All except the sea. That didn’t belong to anyone.
‘It’s amazing,’ she said quietly.
Jack nodded, the warm breeze stirring his fringe as he toed the sand with his shoe. ‘I think so.’
Shielding her eyes from the mid-morning sun, she let her gaze drift over the mesmerically shifting waves. The sea was different here...not blue like in Florida. In fact, it looked almost lavender-coloured.
‘It’s hard to believe that’s the same ocean as back in Palm Beach. That we could have swum in that water.’ As she spoke, what looked like a fishing boat chugged into view and she had a sudden, vivid flashback of Jack leaping into the air—
Beside her, she felt rather than saw him tense and she bit the inside of her mouth, wishing she could bite back her words. Was he seeing it too? Was he feeling the sudden shock of impact? The downward drag of the water, relentless, inexorable, his limbs weakening as the oxygen spilled from his lips.
‘Have you gone back in? Into the sea?’ She hesitated. ‘Since it happened, I mean.’
There was no need to specify what ‘it’ was, but Jack frowned almost as if he didn’t understand and then he shook his head. ‘Not yet. I haven’t had time.’
Hadn’t he? That seemed unlikely. Unlike her, he wasn’t working at the moment, and, aside from some fairly undemanding paperwork, the wedding had been a work of moments to arrange.
‘You have time now. Maybe we should go for a swim after lunch.’ Glancing over at the shifting water, she saw it again. His body beneath the waves, the glint of his signet ring.
‘Or we could just go for a dip in the pool.’ There were two. One was outside, shielded from the ocean breezes by fat laurel hedges, the other was indoors. With steps leading into the water, either would be the perfect place to regain your confidence. ‘It doesn’t have to be a big deal, it’s just I think the longer you leave it before you get back in the water, the worse it will become. It’s like falling off a horse. You need to—’
Up until that point, he’d kept silent, now though he cut across her. ‘I know the theory. In fact, I’ve fallen off plenty of horses, so you don’t need to labour the point.’
‘I wasn’t,’ she protested. ‘I just thought it might help if—’
‘I don’t need your help. More importantly, I don’t want it, so, if you’re done with your amateur sports psychology—’
His face was blank of expression but the hostility in his voice shocked her into speaking.
‘I’m not an amateur. I’m a trained lifeguard and a qualified swim instructor and, as it happens, I was on the national junior swim team for two years and we worked alongside sports psychologists all the time.’ She took a breath. ‘Look, I know what happened was shocking and horrible but, trust me—’
‘Trust you?’ He stared at her in silence, a stillness forming around his beautiful golden eyes, and then she almost jumped out of her skin as he laughed, a short, biting laugh that echoed around the empty beach.
‘You think I trust you? That I could ever trust you?’ He was shaking his head. ‘Then you’re not just devious and opportunistic, you’re deluded.’
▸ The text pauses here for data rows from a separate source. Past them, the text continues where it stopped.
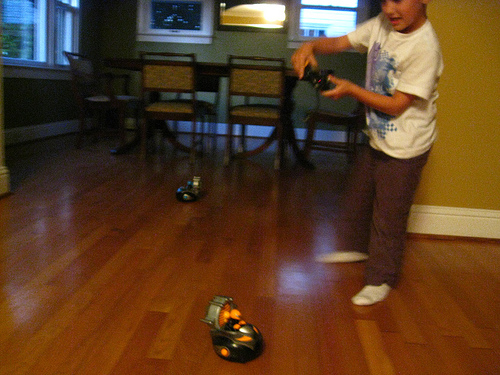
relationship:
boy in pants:
[277, 0, 453, 306] [352, 129, 436, 292]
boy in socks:
[277, 0, 453, 306] [316, 250, 391, 305]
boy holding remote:
[277, 0, 453, 306] [292, 59, 372, 115]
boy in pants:
[277, 0, 453, 306] [330, 131, 444, 293]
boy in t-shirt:
[277, 0, 453, 306] [343, 7, 442, 158]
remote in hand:
[298, 68, 332, 90] [326, 77, 343, 99]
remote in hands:
[298, 68, 332, 90] [290, 49, 351, 101]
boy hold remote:
[277, 0, 453, 306] [298, 68, 332, 90]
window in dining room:
[1, 0, 79, 67] [0, 0, 382, 222]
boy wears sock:
[277, 0, 453, 306] [348, 279, 388, 306]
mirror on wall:
[215, 0, 291, 29] [100, 4, 359, 176]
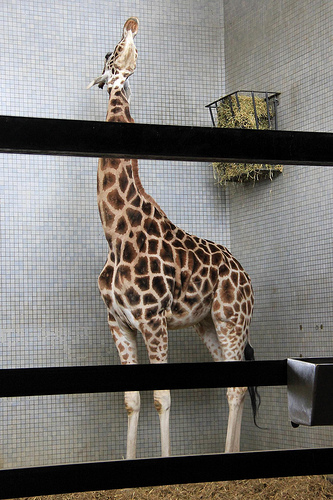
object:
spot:
[142, 293, 156, 303]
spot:
[210, 312, 226, 327]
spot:
[186, 250, 203, 272]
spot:
[149, 353, 160, 361]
Her chest felt as if it were bound in barbed wire. She stared at him, shocked, stung by the abrupt renewal of hostilities between them. She had thought they had moved on. That something had changed and softened between them, but now she saw that she had done what she always did: read motives into actions and then turned them into a better story than the one she was living.
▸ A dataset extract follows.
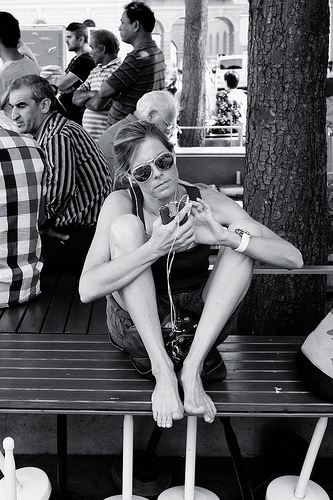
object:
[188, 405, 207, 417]
toe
‘I was just trying to be nice. That’s all, Jack. But I don’t know why I bothered because you’re really not worth it.’
She was suddenly, brutally tired of him and of the two of them and the wrongness of everything and, without waiting for him to reply, she spun away and began to walk back towards the dunes.
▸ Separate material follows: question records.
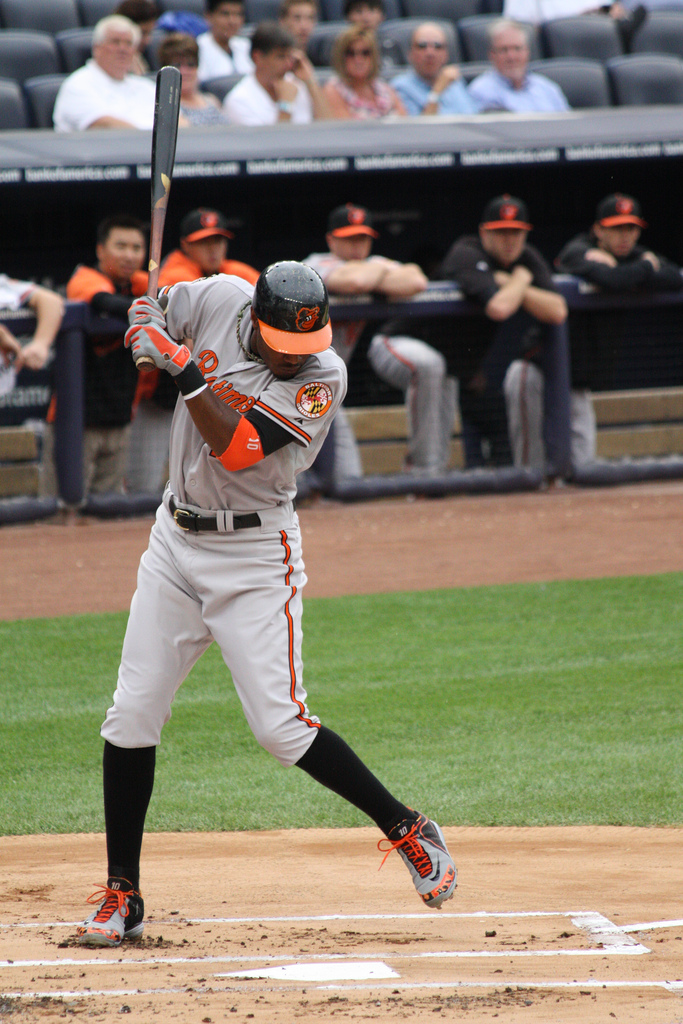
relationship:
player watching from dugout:
[59, 211, 160, 301] [0, 153, 679, 524]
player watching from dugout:
[153, 209, 259, 284] [0, 153, 679, 524]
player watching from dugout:
[301, 197, 451, 487] [0, 153, 679, 524]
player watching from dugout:
[446, 180, 575, 478] [0, 153, 679, 524]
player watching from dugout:
[550, 184, 674, 390] [0, 153, 679, 524]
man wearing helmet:
[77, 261, 458, 947] [251, 259, 334, 357]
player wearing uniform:
[367, 194, 569, 479] [444, 235, 580, 470]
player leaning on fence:
[367, 194, 569, 479] [3, 254, 682, 432]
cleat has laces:
[384, 803, 464, 912] [371, 818, 433, 878]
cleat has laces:
[68, 875, 147, 953] [87, 879, 139, 923]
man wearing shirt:
[390, 17, 480, 122] [389, 60, 478, 120]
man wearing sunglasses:
[390, 17, 480, 122] [409, 40, 447, 52]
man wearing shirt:
[46, 16, 186, 130] [46, 53, 177, 129]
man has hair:
[46, 16, 186, 130] [92, 9, 141, 49]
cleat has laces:
[76, 877, 144, 947] [87, 883, 133, 923]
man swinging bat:
[77, 261, 458, 947] [128, 61, 185, 368]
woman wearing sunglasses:
[319, 78, 395, 152] [342, 139, 365, 156]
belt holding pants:
[152, 481, 287, 549] [99, 483, 336, 756]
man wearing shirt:
[77, 261, 458, 947] [122, 273, 365, 554]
He was unbearable. Unreasonable. Unkind. Her heart pounded in time to her footsteps across the sand, then faltered. He was also the father of this baby. Later, she would wonder if that thought made her look over her shoulder, but in the moment, all she registered was the blank-page emptiness of the beach.
Jack was gone.
She had turned and, before her brain had time to catch up with the impulse of her body, was moving across the sand and then her footsteps faltered.
He was sitting on the fallen tree, his eyes fixed on the sand, his shoulders hunched in a way that pinched at something inside her. He looked like he had that day in Oliver’s bedroom when finally the shock of the day had risen like a wave and pulled him under.
And now he was drowning again.
He didn’t look up as she stopped in front of him, but for some reason that made her more determined to stay. ‘I know how hard it is for you to trust me because I feel the same way about you,’ she said quietly. ‘But I do want to help you.’ If you’ll let me, she wanted to add.
He flicked her a glance as if he’d heard her unspoken words. ‘You wouldn’t understand.’
‘Try me.’
His face was taut, and she knew that whatever it was, he couldn’t say it out loud. But then his stillness and silence reached inside her, pushing everything out except one tiny incontestable fact and she realised that she already knew. That, deep down, she had always known.